1847-03-23, de  Delacroix, Eugène à  Forget, Joséphine de.

Bonne amie,

je ne suis venu ici que dimanche matin. J’ai été samedi très fatigué de ma journée de la veille. En te quittant, j’ai vu longuement le père Barbier, le beau-père de Villot 1 est arrivé sur ces entrefaites et en m’en retournant chez moi, j’ai pris dans l’omnibus un espèce de coup d’air dans l’oreille qui m’a fait souffrir toute la journée du lendemain. Mais la vie sage et retirée que j’ai menée ce jour-là m’a reposé et je suis parti avant-hier2. J’ai la voix très fatiguée et je suis bien aise d’avoir eu l’idée de venir ici3 : comme je n’y vois âme qui vive, ma poitrine se remettra.

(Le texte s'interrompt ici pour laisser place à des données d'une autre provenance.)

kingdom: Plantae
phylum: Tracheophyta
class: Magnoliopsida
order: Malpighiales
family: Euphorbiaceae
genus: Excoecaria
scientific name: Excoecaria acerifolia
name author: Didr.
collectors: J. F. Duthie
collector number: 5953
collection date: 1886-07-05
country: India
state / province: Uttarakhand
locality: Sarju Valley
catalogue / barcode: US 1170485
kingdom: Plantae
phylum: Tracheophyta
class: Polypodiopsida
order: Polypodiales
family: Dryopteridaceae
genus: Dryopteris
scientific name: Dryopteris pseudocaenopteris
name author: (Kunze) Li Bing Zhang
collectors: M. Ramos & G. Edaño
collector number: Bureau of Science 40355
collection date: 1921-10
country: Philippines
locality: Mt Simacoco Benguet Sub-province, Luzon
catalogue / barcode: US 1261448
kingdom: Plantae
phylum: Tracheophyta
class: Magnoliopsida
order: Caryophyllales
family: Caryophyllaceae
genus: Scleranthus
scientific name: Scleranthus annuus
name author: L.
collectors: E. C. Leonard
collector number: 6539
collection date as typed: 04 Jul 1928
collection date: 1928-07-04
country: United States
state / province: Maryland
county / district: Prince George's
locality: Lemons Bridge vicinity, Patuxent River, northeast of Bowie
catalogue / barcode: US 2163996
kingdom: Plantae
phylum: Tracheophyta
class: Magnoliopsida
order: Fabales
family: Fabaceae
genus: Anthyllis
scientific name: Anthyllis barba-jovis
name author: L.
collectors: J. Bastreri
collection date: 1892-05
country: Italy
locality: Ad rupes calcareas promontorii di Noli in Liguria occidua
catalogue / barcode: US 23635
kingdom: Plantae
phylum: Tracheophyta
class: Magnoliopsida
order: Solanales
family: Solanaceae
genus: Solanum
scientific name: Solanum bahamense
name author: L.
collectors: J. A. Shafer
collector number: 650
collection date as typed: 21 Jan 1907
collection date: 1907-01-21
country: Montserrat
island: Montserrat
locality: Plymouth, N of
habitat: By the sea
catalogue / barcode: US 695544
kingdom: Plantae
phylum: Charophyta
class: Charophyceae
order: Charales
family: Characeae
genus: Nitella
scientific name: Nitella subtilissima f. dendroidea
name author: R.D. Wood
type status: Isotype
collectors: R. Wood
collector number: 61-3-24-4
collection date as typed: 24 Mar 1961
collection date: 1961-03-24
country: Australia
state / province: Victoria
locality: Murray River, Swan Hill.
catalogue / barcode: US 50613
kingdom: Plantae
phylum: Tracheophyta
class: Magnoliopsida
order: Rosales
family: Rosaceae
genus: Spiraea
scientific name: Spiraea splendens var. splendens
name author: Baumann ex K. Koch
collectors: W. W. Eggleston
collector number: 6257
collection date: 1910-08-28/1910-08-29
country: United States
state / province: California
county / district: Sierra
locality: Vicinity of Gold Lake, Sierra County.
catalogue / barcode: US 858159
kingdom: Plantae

Ce rhume commençait à m’ennuyer et cette toux a eu de la peine à me quitter. Je bénis encore ta boîte [p. 2] de gommes qui est près de moi la nuit et dont je me sers quand je tousse. Donne-moi vite de tes nouvelles pour que je sois aussi rassuré sur ton compte, et surtout, dis-moi que tu t’efforces de bannir cette tristesse qui est au fond de toutes les choses si on veut les creuser. Il n’est pas de situation si heureuse qu’elle paraisse qui ne repose sur des bases fragiles et à coup sûr, il n’en est pas qui soit durable. Il faut donc en se secouant et en s’étourdissant s’aider à passer les moments pour qu’ils soient plutôt gais que tristes. Ce que je te dis là, chérie, je suis obligé de le mettre en pratique à chaque instant ; si je ne veux [p. 3] périr d’ennui à la campagne comme à la ville, les réflexions trop profondes ne valent rien. Lire, se promener, voir ses amis et penser à eux, voilà la recette. Bonne chérie, je te reverrai avec bien du plaisir. Ce sera à la fin de la semaine. Ce petit repos m’aura j’espère débarrassé de ce vilain rhume qui commençait à devenir un obstacle à mes travaux ainsi qu’à mes petits plaisirs.

Je t’embrasse mille fois, tendre amie.

Demande à Mme de Querelles de me mettre à part l’article de Gautier 4 s’il parle du Salon. Tu me garderas aussi celui de Thoré 5.